→ **Task details**:
Collect all lines from the listing that include the string "config".
"""
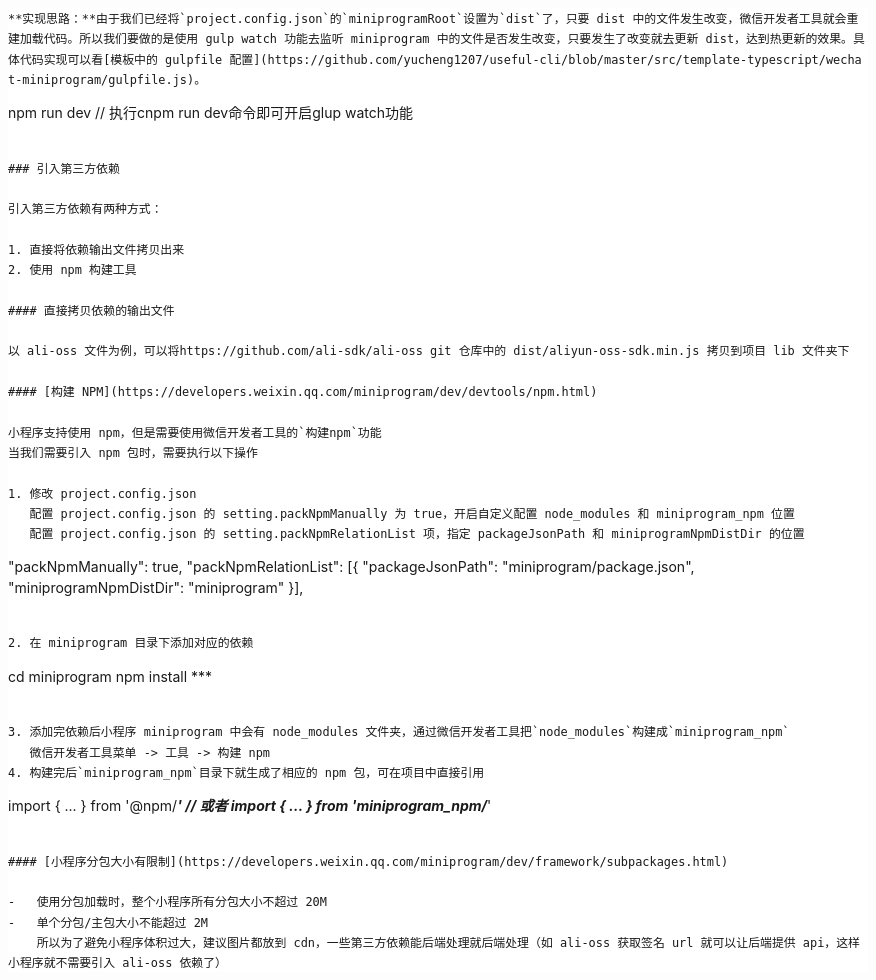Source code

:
 ```
**实现思路：**由于我们已经将`project.config.json`的`miniprogramRoot`设置为`dist`了，只要 dist 中的文件发生改变，微信开发者工具就会重建加载代码。所以我们要做的是使用 gulp watch 功能去监听 miniprogram 中的文件是否发生改变，只要发生了改变就去更新 dist，达到热更新的效果。具体代码实现可以看[模板中的 gulpfile 配置](https://github.com/yucheng1207/useful-cli/blob/master/src/template-typescript/wechat-miniprogram/gulpfile.js)。

```
npm run dev // 执行cnpm run dev命令即可开启glup watch功能
```

### 引入第三方依赖

引入第三方依赖有两种方式：

1. 直接将依赖输出文件拷贝出来
2. 使用 npm 构建工具

#### 直接拷贝依赖的输出文件

以 ali-oss 文件为例，可以将https://github.com/ali-sdk/ali-oss git 仓库中的 dist/aliyun-oss-sdk.min.js 拷贝到项目 lib 文件夹下

#### [构建 NPM](https://developers.weixin.qq.com/miniprogram/dev/devtools/npm.html)

小程序支持使用 npm，但是需要使用微信开发者工具的`构建npm`功能
当我们需要引入 npm 包时，需要执行以下操作

1. 修改 project.config.json
   配置 project.config.json 的 setting.packNpmManually 为 true，开启自定义配置 node_modules 和 miniprogram_npm 位置
   配置 project.config.json 的 setting.packNpmRelationList 项，指定 packageJsonPath 和 miniprogramNpmDistDir 的位置

```
  "packNpmManually": true,
  "packNpmRelationList": [{
    "packageJsonPath": "miniprogram/package.json",
    "miniprogramNpmDistDir": "miniprogram"
  }],
```

2. 在 miniprogram 目录下添加对应的依赖

```
cd miniprogram
npm install ***
```

3. 添加完依赖后小程序 miniprogram 中会有 node_modules 文件夹，通过微信开发者工具把`node_modules`构建成`miniprogram_npm`
   微信开发者工具菜单 -> 工具 -> 构建 npm
4. 构建完后`miniprogram_npm`目录下就生成了相应的 npm 包，可在项目中直接引用

```
import { ... } from '@npm/***'
// 或者
import { ... } from 'miniprogram_npm/***'
```

#### [小程序分包大小有限制](https://developers.weixin.qq.com/miniprogram/dev/framework/subpackages.html)

-   使用分包加载时，整个小程序所有分包大小不超过 20M
-   单个分包/主包大小不能超过 2M
    所以为了避免小程序体积过大，建议图片都放到 cdn，一些第三方依赖能后端处理就后端处理（如 ali-oss 获取签名 url 就可以让后端提供 api，这样小程序就不需要引入 ali-oss 依赖了）

```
"""
→ **Output of the task**:
**实现思路：**由于我们已经将`project.config.json`的`miniprogramRoot`设置为`dist`了，只要 dist 中的文件发生改变，微信开发者工具就会重建加载代码。所以我们要做的是使用 gulp watch 功能去监听 miniprogram 中的文件是否发生改变，只要发生了改变就去更新 dist，达到热更新的效果。具体代码实现可以看[模板中的 gulpfile 配置](https://github.com/yucheng1207/useful-cli/blob/master/src/template-typescript/wechat-miniprogram/gulpfile.js)。
1. 修改 project.config.json
   配置 project.config.json 的 setting.packNpmManually 为 true，开启自定义配置 node_modules 和 miniprogram_npm 位置
   配置 project.config.json 的 setting.packNpmRelationList 项，指定 packageJsonPath 和 miniprogramNpmDistDir 的位置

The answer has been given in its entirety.